Y'know, I'm not sure the thread title was such a great idea. Y'all are no doubt expecting a much more sophisticated analysis than I'm actually capable of.
Are you sitting comfortably? Then we'll begin.
The edition I have opens each book with a short summary and a helpful table of contents. This is handy for the purposes of liveblogging, because it means that the longer books are divided up into smaller headed sections, longer than the traditional chapters. We therefore begin The Old Testament
with "The Story of Creation", which is an extremely familiar passage to me, and one of the more famous parts of the Bible.
The book of Genesis begins with God's creation of the universe. At this point, the Earth exists, but is empty and without form, submerged in water and absolutely devoid of light. The Spirit of God (a footnote informs me that this could equally be "the power of God", "a wind from God" or "an awesome wind") moves over the water, and God commands:
Let there be light.
And light is. God, pleased with this, proceeds to create Day and Night by separating the light from the darkness. Evening arrives, and so endeth the first day.
God then creates a dome, dividing the water above the dome from the water beneath it, and calls it Sky. I think this provides an interesting insight into the ancient Jewish perception of the universe. It sounds almost reminiscent of an acrylic tunnel◊
, like you get in some large aquariums, with the sky as water trapped behind an immense cosmic firmament. With that done, the second day ends.

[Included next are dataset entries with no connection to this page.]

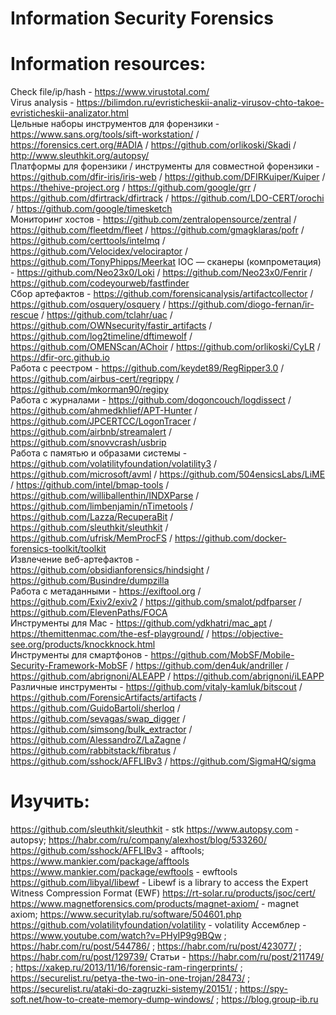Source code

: # Information Security Forensics
# Information resources:
Check file/ip/hash - https://www.virustotal.com/<br>
Virus analysis - https://bilimdon.ru/evristicheskii-analiz-virusov-chto-takoe-evristicheskii-analizator.html<br>
Цельные наборы инструментов для форензики - https://www.sans.org/tools/sift-workstation/ / https://forensics.cert.org/#ADIA / https://github.com/orlikoski/Skadi / http://www.sleuthkit.org/autopsy/<br>
Платформы для форензики / инструменты для совместной форензики - https://github.com/dfir-iris/iris-web / https://github.com/DFIRKuiper/Kuiper / https://thehive-project.org / https://github.com/google/grr / https://github.com/dfirtrack/dfirtrack / https://github.com/LDO-CERT/orochi / https://github.com/google/timesketch<br>
Мониторинг хостов - https://github.com/zentralopensource/zentral / https://github.com/fleetdm/fleet / https://github.com/gmagklaras/pofr / https://github.com/certtools/intelmq / https://github.com/Velocidex/velociraptor / https://github.com/TonyPhipps/Meerkat
IOC — cканеры (компрометация) - https://github.com/Neo23x0/Loki / https://github.com/Neo23x0/Fenrir / https://github.com/codeyourweb/fastfinder<br>
Сбор артефактов - https://github.com/forensicanalysis/artifactcollector / https://github.com/osquery/osquery / https://github.com/diogo-fernan/ir-rescue / https://github.com/tclahr/uac / https://github.com/OWNsecurity/fastir_artifacts / https://github.com/log2timeline/dftimewolf / https://github.com/OMENScan/AChoir / https://github.com/orlikoski/CyLR / https://dfir-orc.github.io<br>
Работа с реестром - https://github.com/keydet89/RegRipper3.0 / https://github.com/airbus-cert/regrippy / https://github.com/mkorman90/regipy<br>
Работа с журналами - https://github.com/dogoncouch/logdissect / https://github.com/ahmedkhlief/APT-Hunter / https://github.com/JPCERTCC/LogonTracer / https://github.com/airbnb/streamalert / https://github.com/snovvcrash/usbrip <br>
Работа с памятью и образами системы - https://github.com/volatilityfoundation/volatility3 / https://github.com/microsoft/avml / https://github.com/504ensicsLabs/LiME / https://github.com/intel/bmap-tools / https://github.com/williballenthin/INDXParse / https://github.com/limbenjamin/nTimetools / https://github.com/Lazza/RecuperaBit / https://github.com/sleuthkit/sleuthkit / https://github.com/ufrisk/MemProcFS / https://github.com/docker-forensics-toolkit/toolkit <br>
Извлечение веб-артефактов - https://github.com/obsidianforensics/hindsight / https://github.com/Busindre/dumpzilla <br>
Работа с метаданными - https://exiftool.org / https://github.com/Exiv2/exiv2 / https://github.com/smalot/pdfparser / https://github.com/ElevenPaths/FOCA <br>
Инструменты для Mac - https://github.com/ydkhatri/mac_apt / https://themittenmac.com/the-esf-playground/ / https://objective-see.org/products/knockknock.html <br>
Инструменты для смартфонов - https://github.com/MobSF/Mobile-Security-Framework-MobSF / https://github.com/den4uk/andriller / https://github.com/abrignoni/ALEAPP / https://github.com/abrignoni/iLEAPP<br>
Различные инструменты - https://github.com/vitaly-kamluk/bitscout / https://github.com/ForensicArtifacts/artifacts / https://github.com/GuidoBartoli/sherloq / https://github.com/sevagas/swap_digger / https://github.com/simsong/bulk_extractor / https://github.com/AlessandroZ/LaZagne / https://github.com/rabbitstack/fibratus / https://github.com/sshock/AFFLIBv3 / https://github.com/SigmaHQ/sigma

# Изучить:
https://github.com/sleuthkit/sleuthkit - stk
https://www.autopsy.com - autopsy; https://habr.com/ru/company/alexhost/blog/533260/
https://github.com/sshock/AFFLIBv3 - afftools; https://www.mankier.com/package/afftools
https://www.mankier.com/package/ewftools - ewftools
https://github.com/libyal/libewf - Libewf is a library to access the Expert Witness Compression Format (EWF)
https://rt-solar.ru/products/jsoc/cert/
https://www.magnetforensics.com/products/magnet-axiom/ - magnet axiom; https://www.securitylab.ru/software/504601.php
https://github.com/volatilityfoundation/volatility - volatility
Ассемблер - https://www.youtube.com/watch?v=PHyIP9g9BQw ; https://habr.com/ru/post/544786/ ; https://habr.com/ru/post/423077/ ; https://habr.com/ru/post/129739/
Статьи - https://habr.com/ru/post/211749/ ; https://xakep.ru/2013/11/16/forensic-ram-ringerprints/ ; 
https://securelist.ru/petya-the-two-in-one-trojan/28473/ ; https://securelist.ru/ataki-do-zagruzki-sistemy/20151/ ;
https://spy-soft.net/how-to-create-memory-dump-windows/ ; https://blog.group-ib.ru


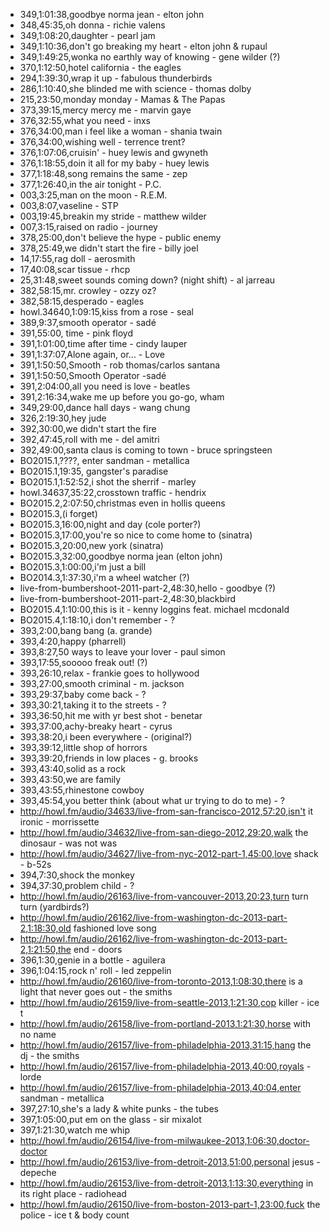 * 349,1:01:38,goodbye norma jean - elton john
* 348,45:35,oh donna - richie valens
* 349,1:08:20,daughter - pearl jam
* 349,1:10:36,don't go breaking my heart - elton john & rupaul
* 349,1:49:25,wonka no earthly way of knowing - gene wilder (?)
* 370,1:12:50,hotel california - the eagles
* 294,1:39:30,wrap it up - fabulous thunderbirds
* 286,1:10:40,she blinded me with science - thomas dolby
* 215,23:50,monday monday - Mamas & The Papas
* 373,39:15,mercy mercy me - marvin gaye
* 376,32:55,what you need - inxs
* 376,34:00,man i feel like a woman - shania twain
* 376,34:00,wishing well - terrence trent?
* 376,1:07:06,cruisin' - huey lewis and gwyneth
* 376,1:18:55,doin it all for my baby - huey lewis
* 377,1:18:48,song remains the same - zep
* 377,1:26:40,in the air tonight - P.C.
* 003,3:25,man on the moon - R.E.M.
* 003,8:07,vaseline - STP
* 003,19:45,breakin my stride - matthew wilder
* 007,3:15,raised on radio - journey
* 378,25:00,don't believe the hype - public enemy
* 378,25:49,we didn't start the fire - billy joel
* 14,17:55,rag doll - aerosmith
* 17,40:08,scar tissue - rhcp
* 25,31:48,sweet sounds coming down? (night shift) - al jarreau
* 382,58:15,mr. crowley - ozzy oz?
* 382,58:15,desperado - eagles
* howl.34640,1:09:15,kiss from a rose - seal
* 389,9:37,smooth operator - sadé
* 391,55:00, time - pink floyd
* 391,1:01:00,time after time - cindy lauper
* 391,1:37:07,Alone again, or... - Love
* 391,1:50:50,Smooth - rob thomas/carlos santana
* 391,1:50:50,Smooth Operator -sadé
* 391,2:04:00,all you need is love - beatles
* 391,2:16:34,wake me up before you go-go, wham
* 349,29:00,dance hall days - wang chung
* 326,2:19:30,hey jude
* 392,30:00,we didn't start the fire
* 392,47:45,roll with me - del amitri
* 392,49:00,santa claus is coming to town - bruce springsteen
* BO2015.1,????, enter sandman - metallica
* BO2015.1,19:35, gangster's paradise
* BO2015.1,1:52:52,i shot the sherrif - marley
* howl.34637,35:22,crosstown traffic - hendrix
* BO2015.2,2:07:50,christmas even in hollis queens
* BO2015.3,(i forget)
* BO2015.3,16:00,night and day (cole porter?)
* BO2015.3,17:00,you're so nice to come home to (sinatra)
* BO2015.3,20:00,new york (sinatra)
* BO2015.3,32:00,goodbye norma jean (elton john)
* BO2015.3,1:00:00,i'm just a bill
* BO2014.3,1:37:30,i'm a wheel watcher (?)
* live-from-bumbershoot-2011-part-2,48:30,hello - goodbye (?)
* live-from-bumbershoot-2011-part-2,48:30,blackbird
* BO2015.4,1:10:00,this is it - kenny loggins feat. michael mcdonald
* BO2015.4,1:18:10,i don't remember - ?
* 393,2:00,bang bang (a. grande)
* 393,4:20,happy (pharrell)
* 393,8:27,50 ways to leave your lover - paul simon
* 393,17:55,sooooo freak out! (?)
* 393,26:10,relax - frankie goes to hollywood
* 393,27:00,smooth criminal - m. jackson
* 393,29:37,baby come back - ?
* 393,30:21,taking it to the streets - ?
* 393,36:50,hit me with yr best shot - benetar
* 393,37:00,achy-breaky heart - cyrus
* 393,38:20,i been everywhere - (original?)
* 393,39:12,little shop of horrors
* 393,39:20,friends in low places - g. brooks
* 393,43:40,solid as a rock
* 393,43:50,we are family
* 393,43:55,rhinestone cowboy
* 393,45:54,you better think (about what ur trying to do to me) - ?
* http://howl.fm/audio/34633/live-from-san-francisco-2012,57:20,isn't it ironic - morrissette
* http://howl.fm/audio/34632/live-from-san-diego-2012,29:20,walk the dinosaur - was not was
* http://howl.fm/audio/34627/live-from-nyc-2012-part-1,45:00,love shack - b-52s
* 394,7:30,shock the monkey
* 394,37:30,problem child - ?
* http://howl.fm/audio/26163/live-from-vancouver-2013,20:23,turn turn turn (yardbirds?)
* http://howl.fm/audio/26162/live-from-washington-dc-2013-part-2,1:18:30,old fashioned love song
* http://howl.fm/audio/26162/live-from-washington-dc-2013-part-2,1:21:50,the end - doors
* 396,1:30,genie in a bottle - aguilera
* 396,1:04:15,rock n' roll - led zeppelin
* http://howl.fm/audio/26160/live-from-toronto-2013,1:08:30,there is a light that never goes out - the smiths
* http://howl.fm/audio/26159/live-from-seattle-2013,1:21:30,cop killer - ice t
* http://howl.fm/audio/26158/live-from-portland-2013,1:21:30,horse with no name
* http://howl.fm/audio/26157/live-from-philadelphia-2013,31:15,hang the dj - the smiths
* http://howl.fm/audio/26157/live-from-philadelphia-2013,40:00,royals - lorde
* http://howl.fm/audio/26157/live-from-philadelphia-2013,40:04,enter sandman - metallica
* 397,27:10,she's a lady & white punks - the tubes
* 397,1:05:00,put em on the glass - sir mixalot
* 397,1:21:30,watch me whip
* http://howl.fm/audio/26154/live-from-milwaukee-2013,1:06:30,doctor-doctor
* http://howl.fm/audio/26153/live-from-detroit-2013,51:00,personal jesus - depeche
* http://howl.fm/audio/26153/live-from-detroit-2013,1:13:30,everything in its right place - radiohead
* http://howl.fm/audio/26150/live-from-boston-2013-part-1,23:00,fuck the police - ice t & body count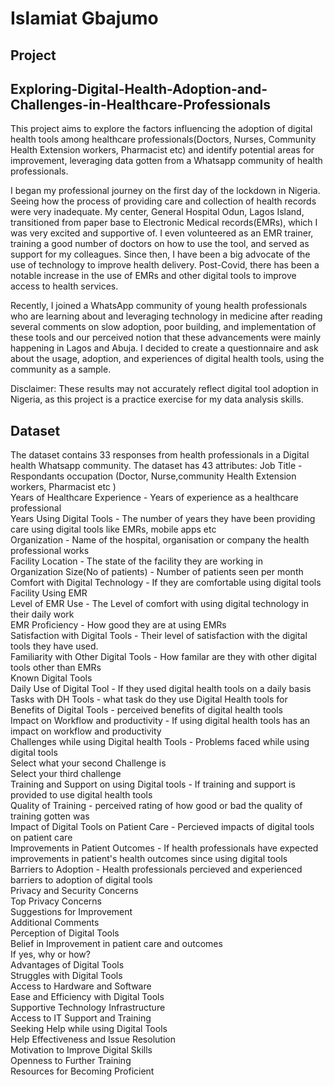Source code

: # Islamiat Gbajumo

## Project 
## Exploring-Digital-Health-Adoption-and-Challenges-in-Healthcare-Professionals

This project aims to explore the factors influencing the adoption of digital health tools among healthcare professionals(Doctors, Nurses, Community Health Extension workers, Pharmacist etc) and identify potential areas for improvement, leveraging data gotten from a Whatsapp community of health professionals. 

I began my professional journey on the first day of the lockdown in Nigeria. Seeing how the process of providing care and collection of health records were very inadequate. My center, General Hospital Odun, Lagos Island, transitioned from paper base to Electronic Medical records(EMRs), which I was very excited and supportive of. I even volunteered as an EMR trainer, training a good number of doctors on how to use the tool, and served as support for my colleagues. Since then, I have been a big advocate of the use of technology to improve health delivery. Post-Covid, there has been a notable increase in the use of EMRs and other digital tools to improve access to health services. 

Recently, I joined a WhatsApp community of young health professionals who are learning about and leveraging technology in medicine after reading several comments on slow adoption, poor building, and implementation of these tools and our perceived notion that these advancements were mainly happening in Lagos and Abuja. I decided to create a questionnaire and ask about the usage, adoption, and experiences of digital health tools, using the community as a sample. 

Disclaimer: These results may not accurately reflect digital tool adoption in Nigeria, as this project is a practice exercise for my data analysis skills.


## Dataset 
The dataset contains 33 responses from health professionals in a Digital health Whatsapp community. The dataset has 43 attributes: 
Job Title - Respondants occupation (Doctor, Nurse,community Health Extension workers, Pharmacist etc )                                         
Years of Healthcare Experience  - Years of experience as a healthcare professional                    
Years Using Digital Tools - The number of years they have been providing care using digital tools like EMRs, mobile apps etc                            
Organization - Name of the hospital, organisation or company the health professional works                                         
Facility Location - The state of the facility they are working in                                  
Organization Size(No of patients) - Number of patients seen per month                     
Comfort with Digital Technology - If they are comfortable using digital tools                      
Facility Using EMR                                   
Level of EMR Use - The Level of comfort with using digital technology in their daily work                                   
EMR Proficiency -  How good they are at using EMRs                                     
Satisfaction with Digital Tools -  Their level of satisfaction with the digital tools they have used.                   
Familiarity with Other Digital Tools - How familar are they with other digital tools other than EMRs                
Known Digital Tools                                
Daily Use of Digital Tool -  If they used digital health tools on a daily basis                         
Tasks with DH Tools - what task do they use Digital Health tools for                                
Benefits of Digital Tools - perceived benefits of digital health tools                          
Impact on Workflow and productivity - If using digital health tools has an impact on workflow and productivity                 
Challenges while using Digital health Tools - Problems faced while using digital tools         
Select what your second Challenge is                 
Select your third challenge                         
 Training and Support on using Digital tools - If training and support is provided to use digital health tools          
  Quality of Training - perceived rating of how good or bad the quality of training gotten was                                 
  Impact of Digital Tools on Patient Care - Percieved impacts of digital tools on patient care              
  Improvements in Patient Outcomes  - If health professionals have expected improvements in patient's health outcomes since using digital tools                   
  Barriers to Adoption - Health professionals percieved and experienced barriers to adoption of digital tools                                 
  Privacy and Security Concerns                       
  Top Privacy Concerns                                
  Suggestions for Improvement                         
  Additional Comments                                 
  Perception of Digital Tools                         
  Belief in Improvement in patient care and outcomes  
  If yes, why or how?                                 
  Advantages of Digital Tools                         
  Struggles with Digital Tools                        
  Access to Hardware and Software                     
  Ease and Efficiency with Digital Tools              
  Supportive Technology Infrastructure                
  Access to IT Support and Training                   
  Seeking Help while using Digital Tools              
  Help Effectiveness and Issue Resolution             
  Motivation to Improve Digital Skills               
  Openness to Further Training                        
  Resources for Becoming Proficient

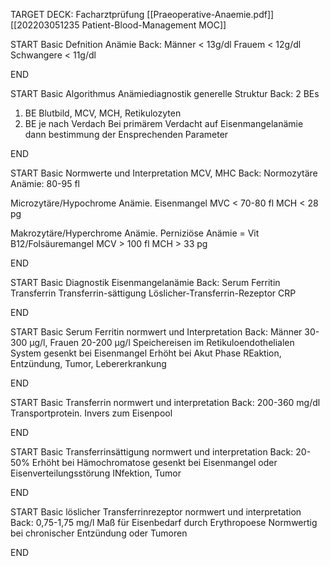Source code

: TARGET DECK: Facharztprüfung
[[Praeoperative-Anaemie.pdf]]
[[202203051235 Patient-Blood-Management MOC]]

START
Basic
Defnition Anämie
Back:
Männer < 13g/dl
Frauem < 12g/dl
Schwangere < 11g/dl
<!--ID: 1646308724177-->
END


START
Basic
Algorithmus Anämiediagnostik generelle Struktur
Back:
2 BEs
1. BE Blutbild, MCV, MCH, Retikulozyten
2. BE je nach Verdach
Bei primärem Verdacht auf Eisenmangelanämie dann bestimmung der Ensprechenden Parameter
<!--ID: 1646308724185-->
END

START
Basic
Normwerte und Interpretation MCV, MHC
Back:
Normozytäre Anämie: 80-95 fl

Microzytäre/Hypochrome Anämie. Eisenmangel
MVC < 70-80 fl
MCH < 28 pg

Makrozytäre/Hyperchrome Anämie. Perniziöse Anämie = Vit B12/Folsäuremangel
MCV > 100 fl
MCH > 33 pg
<!--ID: 1646308724191-->
END


START
Basic
Diagnostik Eisenmangelanämie
Back:
Serum Ferritin
Transferrin
Transferrin-sättigung
Löslicher-Transferrin-Rezeptor
CRP
<!--ID: 1646308724195-->
END

START
Basic
Serum Ferritin normwert und Interpretation
Back:
Männer 30-300 µg/l,
Frauen 20-200 µg/l
Speichereisen im Retikuloendothelialen System
gesenkt bei Eisenmangel
Erhöht bei Akut Phase REaktion, Entzündung, Tumor, Lebererkrankung
<!--ID: 1646308724198-->
END

START
Basic
Transferrin normwert und interpretation
Back:
200-360 mg/dl
Transportprotein.
Invers zum Eisenpool
<!--ID: 1646308724202-->
END

START
Basic
Transferrinsättigung normwert und interpretation
Back:
20-50%
Erhöht bei Hämochromatose
gesenkt bei Eisenmangel oder Eisenverteilungsstörung INfektion, Tumor
<!--ID: 1646308724206-->
END

START
Basic
löslicher Transferrinrezeptor  normwert und interpretation
Back:
0,75-1,75 mg/l
Maß für Eisenbedarf durch Erythropoese
Normwertig bei chronischer Entzündung oder Tumoren
<!--ID: 1646308724209-->
END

I wonder - does this mean that Heaven exists in the waters above the Sky, or perhaps beyond them?
On the third day, God commands that the waters below the sky pool together, revealing dry land. He names the land Earth and the water Sea. Again, He is pleased with His creation.
Presumably this didn't take as long as making the cosmic dome, because God then commands that the Earth produce plants, which it does. This also pleases Him, and the third day ends.
Next, God commands that lights appear in the sky to distinguish night from day. Didn't He already create light and separate those?
Perhaps light is a physical mass which the lights in the sky merely release, rather than generate? Of course, this would actually sorta be in keeping with modern scientific theory, given that energy is not created, merely converted from one form to another.
So God creates the sun, the moon and the stars and places them in the sky to illuminate the world. They also serve the purpose of time-keeping devices, indicating the start of days, years and religious festivals (or seasons, a footnote suggests). God is pleased with what He sees, and the fourth day ends.
On the fifth day, God commands that the water be filled with living creatures, and that the air be filled with birds. He creates great sea monsters, as well as all the other kinds of aquatic animals, and the birds. Pleased with His creations, He tells them to reproduce. Fifth day end.
On the sixth day, God makes the animals, domestic and wild, large and small. He is pleased with them, of course.
Now, this is interesting. God says:
And now we will make human beings; they will be like us and resemble us. They will have power over the fish, the birds, and all animals, domesticated and wild, large and small.
Referring to Himself in the plural, but that might just be the Royal We, I guess. What's interesting is that He creates both male and female human beings in His own image, and tells them to have many children, so that their descendants will control the world. He places them in charge of the other creatures, and provides them with grain and fruit to eat. For the animals, He provides leaves and grass.
Then God surveys His entire creation, and this time He is very
pleased. The sixth day ends, and the chapter with it.